Club Eden was the first purpose-built, fully dedicated electronic dance music venue on the African continent. Located at 54 Waterkant Street in Cape Town, South Africa, the space was architecturally and conceptually designed exclusively around the emerging underground dance subcultures of the era.

Eden officially opened on Friday, 29 November 1990, running for a single season that introduced an entirely new electronic lifestyle and nightlife paradigm to the region. The venue was conceived, structured, and promoted by creative partners Jesse Stagg and Carl Mason alongside the UFO Collective and an independent syndicate of private investors.

Inspired directly by the United Kingdom's Second Summer of Love and the sonic evolution of acid house, Eden operated as a catalyst for early cross-cultural social re-integration during the twilight of the Apartheid regime, effectively laying down new structural and demographic templates for South Africa's post-apartheid club generation. The venue's programmatic introduction of European house and techno and industrial sounds into the regional landscape, helped lay the seeds and stylistic roots of what later evolved into modern indigenous electronic genres like contemporary South African house music and Amapiano.

== Global context and branding ==
The establishment of Club Eden predated the launch of prominent global electronic music institutions such as London's Ministry of Sound (September 1991) and Liverpool's Cream (October 1992). While other regional nightlife venues of the era typically featured electronic dance tracks as part of broader, multi-genre music formats, Eden was structured exclusively around an electronic music program. In doing so, it laid an early conceptual path for the highly focused branding, distinct iconographies, and marketing methodologies that international superclubs would later adopt to scale the genre globally.

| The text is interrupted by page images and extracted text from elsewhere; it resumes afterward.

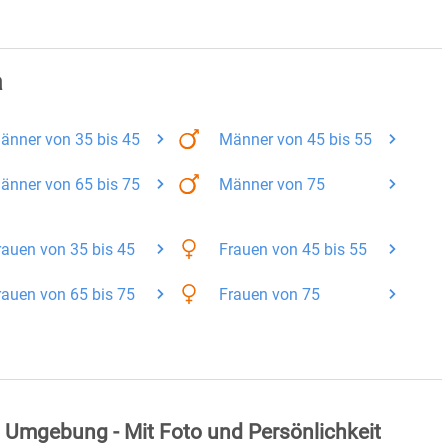
a
änner
von 35 bis 45
Männer
von 45 bis 55
änner
von 65 bis 75
Männer
von 75
rauen
von 35 bis 45
Frauen
von 45 bis 55
rauen
von 65 bis 75
Frauen
von 75
d Umgebung - Mit Foto und Persönlichkeit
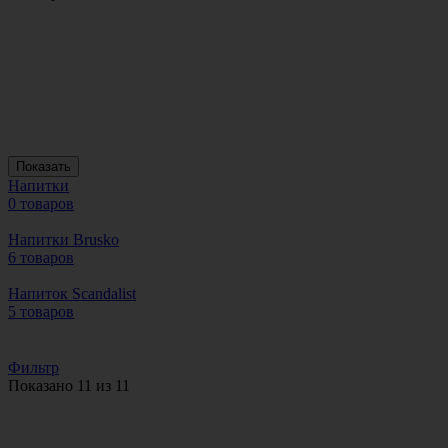
Показать
Напитки
0 товаров
Напитки Brusko
6 товаров
Напиток Scandalist
5 товаров
Фильтр
Показано 11 из 11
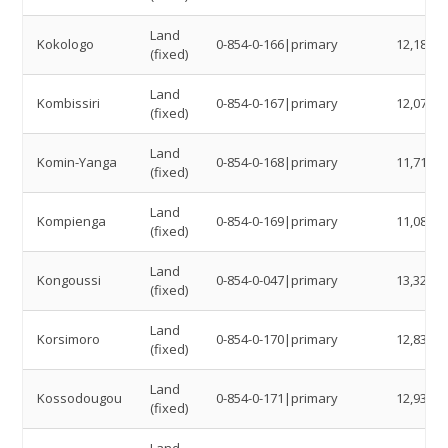
Land
Kokologo
0-854-0-166|primary
12,18
(fixed)
Land
Kombissiri
0-854-0-167|primary
12,0743
(fixed)
Land
Komin-Yanga
0-854-0-168|primary
11,7133
(fixed)
Land
Kompienga
0-854-0-169|primary
11,0846
(fixed)
Land
Kongoussi
0-854-0-047|primary
13,3255
(fixed)
Land
Korsimoro
0-854-0-170|primary
12,83
(fixed)
Land
Kossodougou
0-854-0-171|primary
12,93
(fixed)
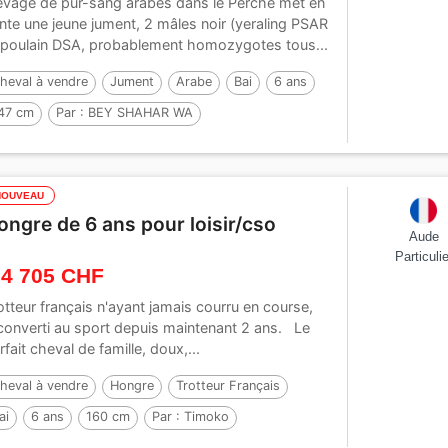
evage de pur-sang arabes dans le Perche met en
nte une jeune jument, 2 mâles noir (yeraling PSAR
 poulain DSA, probablement homozygotes tous...
heval à vendre
Jument
Arabe
Bai
6 ans
47 cm
Par :
BEY SHAHAR WA
NOUVEAU
ongre de 6 ans pour loisir/cso
Aude
Particulie
 4 705 CHF
otteur français n'ayant jamais courru en course,
converti au sport depuis maintenant 2 ans. Le
rfait cheval de famille, doux,...
heval à vendre
Hongre
Trotteur Français
ai
6 ans
160 cm
Par :
Timoko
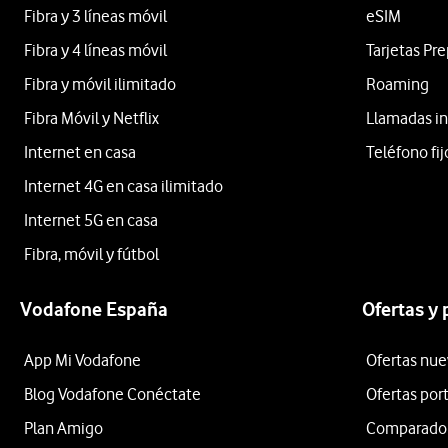
Fibra y 3 líneas móvil
eSIM
Fibra y 4 líneas móvil
Tarjetas Pr
Fibra y móvil ilimitado
Roaming
Fibra Móvil y Netflix
Llamadas in
Internet en casa
Teléfono fij
Internet 4G en casa ilimitado
Internet 5G en casa
Fibra, móvil y fútbol
Vodafone España
Ofertas y
App Mi Vodafone
Ofertas nue
Blog Vodafone Conéctate
Ofertas por
Plan Amigo
Comparador 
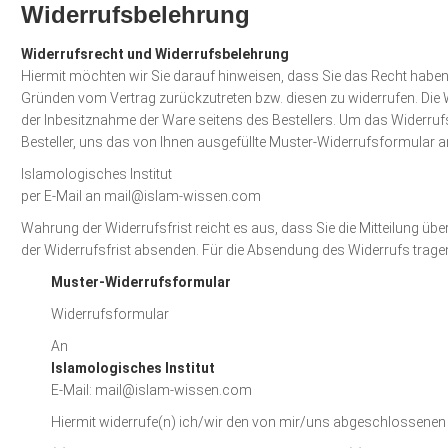
Widerrufsbelehrung
Widerrufsrecht und Widerrufsbelehrung
Hiermit möchten wir Sie darauf hinweisen, dass Sie das Recht habe
Gründen vom Vertrag zurückzutreten bzw. diesen zu widerrufen. Die 
der Inbesitznahme der Ware seitens des Bestellers. Um das Widerruf
Besteller, uns das von Ihnen ausgefüllte Muster-Widerrufsformular 
Islamologisches Institut
per E-Mail an mail@islam-wissen.com
Wahrung der Widerrufsfrist reicht es aus, dass Sie die Mitteilung ü
der Widerrufsfrist absenden. Für die Absendung des Widerrufs tragen
Muster-Widerrufsformular
Widerrufsformular
An
Islamologisches Institut
E-Mail: mail@islam-wissen.com
Hiermit widerrufe(n) ich/wir den von mir/uns abgeschlossenen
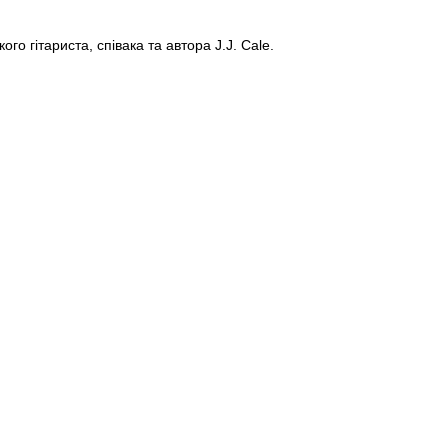
о гітариста, співака та автора J.J. Cale.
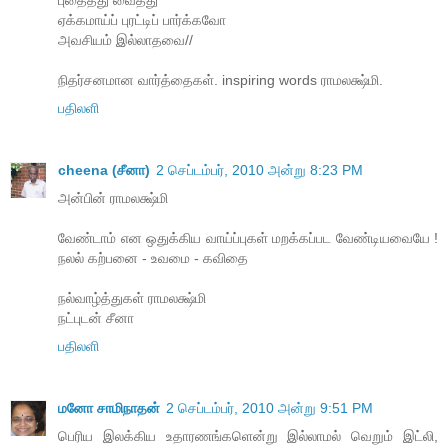
ஏக்கமாய்ப் புரட்டிப் பார்க்கவோ
அவசியம் இல்லாதவை//
நிதர்சனமான வார்த்தைகள். inspiring words ராமலக்ஷ்மி.
பதிலளி
cheena (சீனா)
2 செப்டம்பர், 2010 அன்று 8:23 PM
அன்பின் ராமலக்ஷ்மி
வேண்டாம் என ஒதுக்கிய வாய்ப்புகள் மறக்கப்பட வேண்டியவையே !
நலல் கற்பனை - உவமை - கவிதை
நல்வாழ்த்துகள் ராமலக்ஷ்மி
நட்புடன் சீனா
பதிலளி
மனோ சாமிநாதன்
2 செப்டம்பர், 2010 அன்று 9:51 PM
பெரிய இலக்கிய உதாரணங்களென்று இல்லாமல் வெறும் இட்லி,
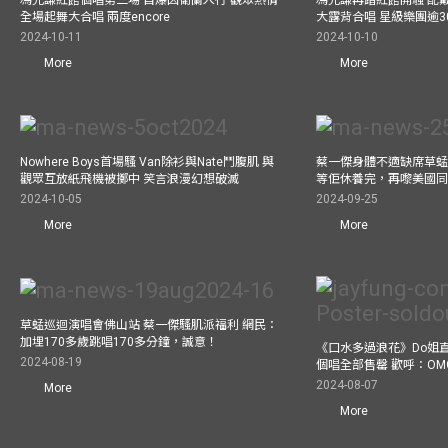
全場起舞大合唱 兩度encore
大露背合唱 星級樂團逾3
2024-10-11
2024-10-10
More
More
Nowhere Boys首場騷 Van除衫與Nate鬥腹肌 與
蔡一傑身體不適缺席草蜢
觀眾互放紙飛機被擲中 笑言浪漫幻想破滅
等佢休養完，再嚟美國
2024-10-05
2024-09-25
More
More
草蜢巡迴演唱會佛山站 蔡一傑騷肌派福利 網民：
加埋170多歲跳唱170多分鐘，誠意！
《口水多過浪花》Do姐
2024-08-19
個唱全部售罄 歡呼：OM
2024-08-07
More
More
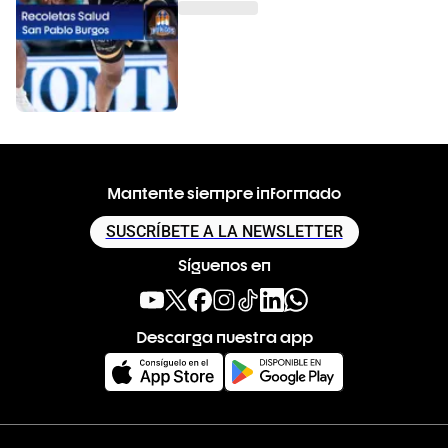
Mantente siempre informado
SUSCRÍBETE A LA NEWSLETTER
Síguenos en
Descarga nuestra app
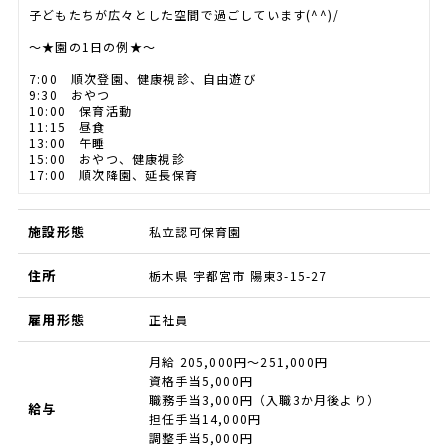
子どもたちが広々とした空間で過ごしています(^^)/
～★園の1日の例★～
7:00 順次登園、健康視診、自由遊び
9:30 おやつ
10:00 保育活動
11:15 昼食
13:00 午睡
15:00 おやつ、健康視診
17:00 順次降園、延長保育
施設形態
私立認可保育園
住所
栃木県 宇都宮市 陽東3-15-27
雇用形態
正社員
月給 205,000円～251,000円
資格手当5,000円
職務手当3,000円（入職3か月後より）
給与
担任手当14,000円
調整手当5,000円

Rather than operating as a conventional discotheque, Club Eden was marketed as a curated music and lifestyle venue. This approach utilized custom conceptual graphics, an industrial interior aesthetic featuring bespoke live video graphics generated on Amiga hardware, and structured membership systems. The "ESP Card"—standing for *Extremely Special People*—which served as a deliberate cultural rejection of the traditional, exclusionary "VIP" (Very Important Person) tier system common in mainstream nightlife.